Task item A:
List every specific plant the text about Hall's gardens names, leaving out general groups such as wildflowers and groundcover.
Task item B:
Please copy the text about Hall's gardens from "Today, Hall's home" to "one vantage point.".

---------- Text section

There was no plan, no map for the new gardens.
“I bought plants and started sticking them places. For me, it's all about movement in my artwork. I wanted movement in the garden borders. It just got bigger as I added more plants and kept obsessively reading about gardens.”
Today, Hall's home boasts two stunning bordered gardens, each a mixture of formality and cottage English garden flamboyance. Overgrown asparagus create lovely, spindly height, while poppies, iris, hellebores, roses and other garden staples mingle with wildflowers and groundcover.
One garden is all straight lines and right angles, while the other swoops and turns, revealing surprises and color that cannot all be seen from one vantage point.
“My mother was an artist, and everything was about composition, even the way our dinner table was set. I've got that, too,” Hall admits. “I like things not too cluttered. Aesthetics are important But I find myself moving more toward a meadow-y feel, one that's better for the earth.”
She smiles. “Nature is not about minimalism. If you plant something, it's going to grow and spread.”

--------------------
---------- Record set

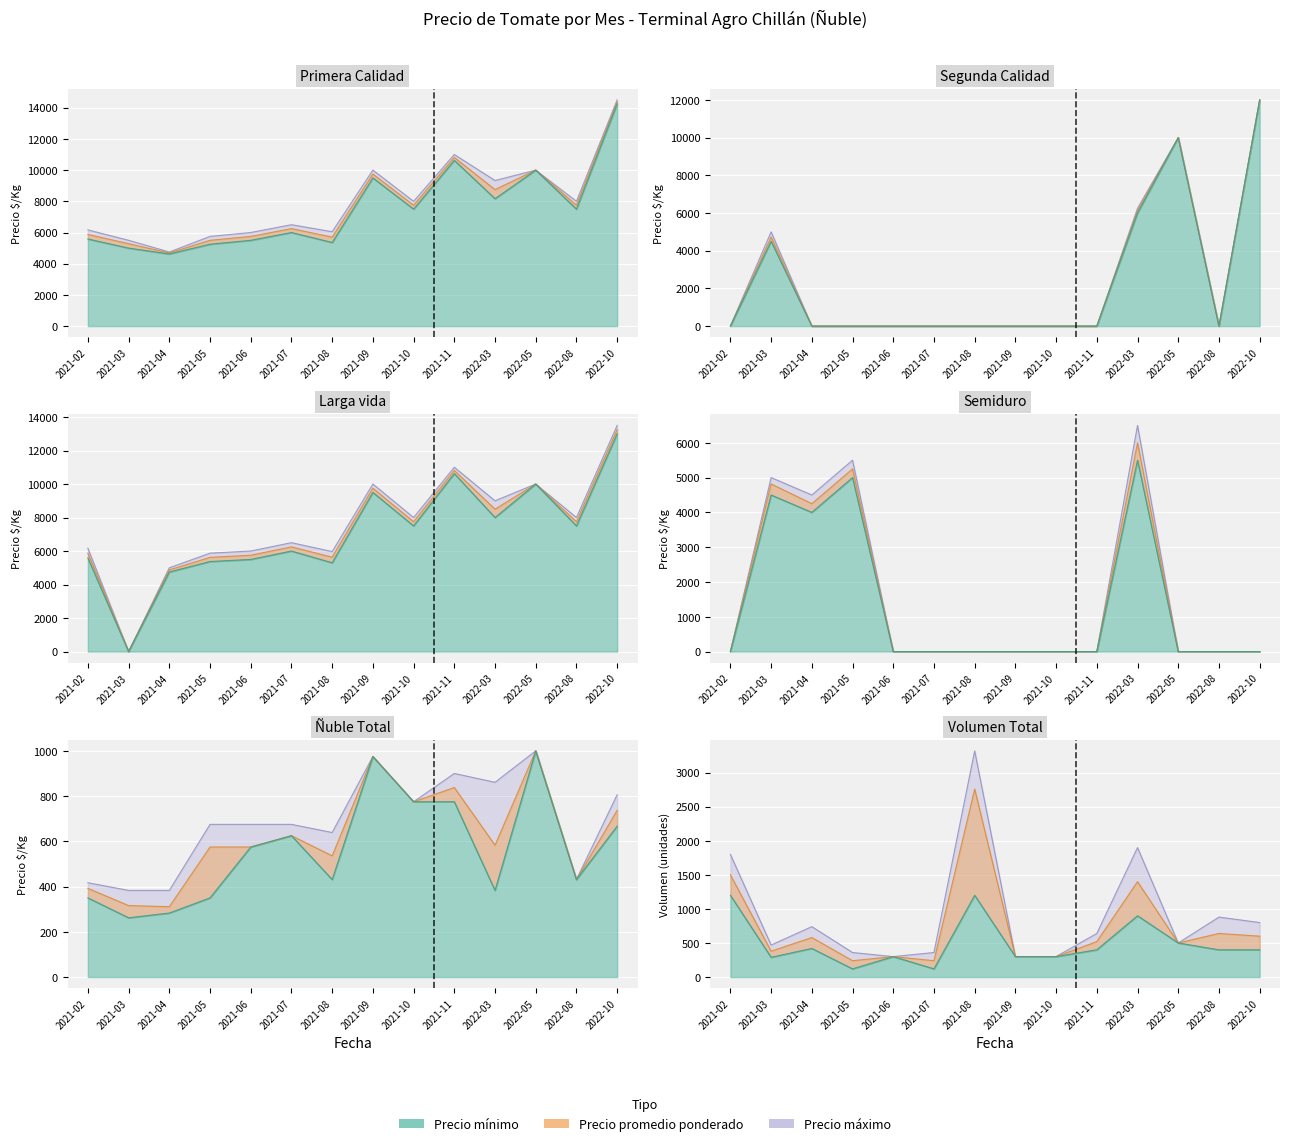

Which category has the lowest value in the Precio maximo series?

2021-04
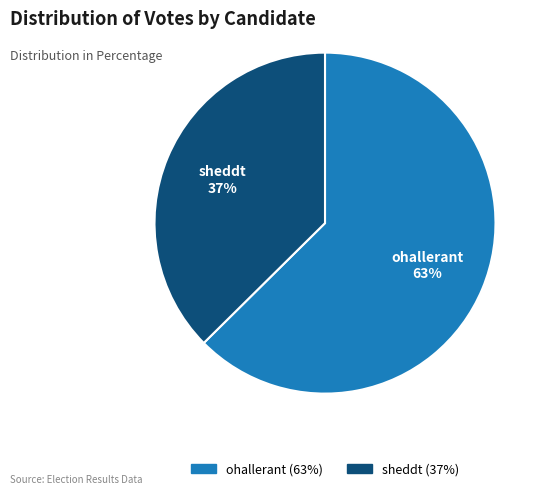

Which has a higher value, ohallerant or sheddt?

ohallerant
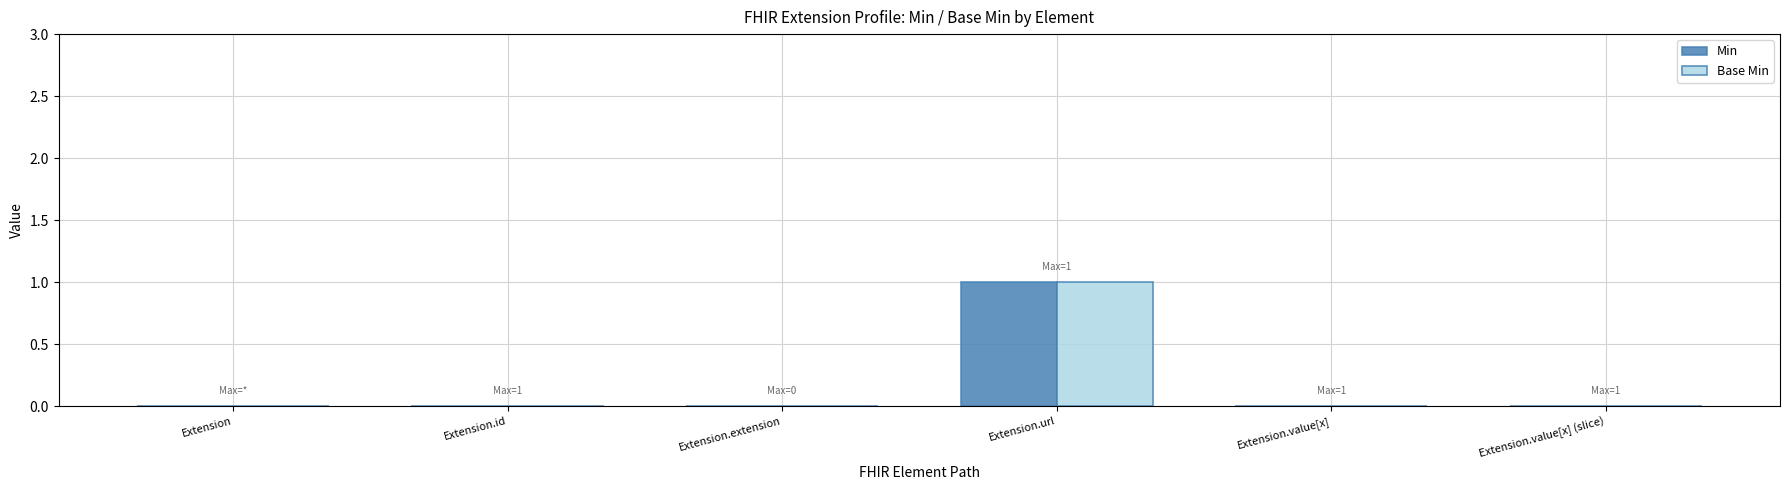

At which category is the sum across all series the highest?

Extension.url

--------------------

Output A:
asparagus, poppies, iris, hellebores, roses

Output B:
Today, Hall's home boasts two stunning bordered gardens, each a mixture of formality and cottage English garden flamboyance. Overgrown asparagus create lovely, spindly height, while poppies, iris, hellebores, roses and other garden staples mingle with wildflowers and groundcover.
One garden is all straight lines and right angles, while the other swoops and turns, revealing surprises and color that cannot all be seen from one vantage point.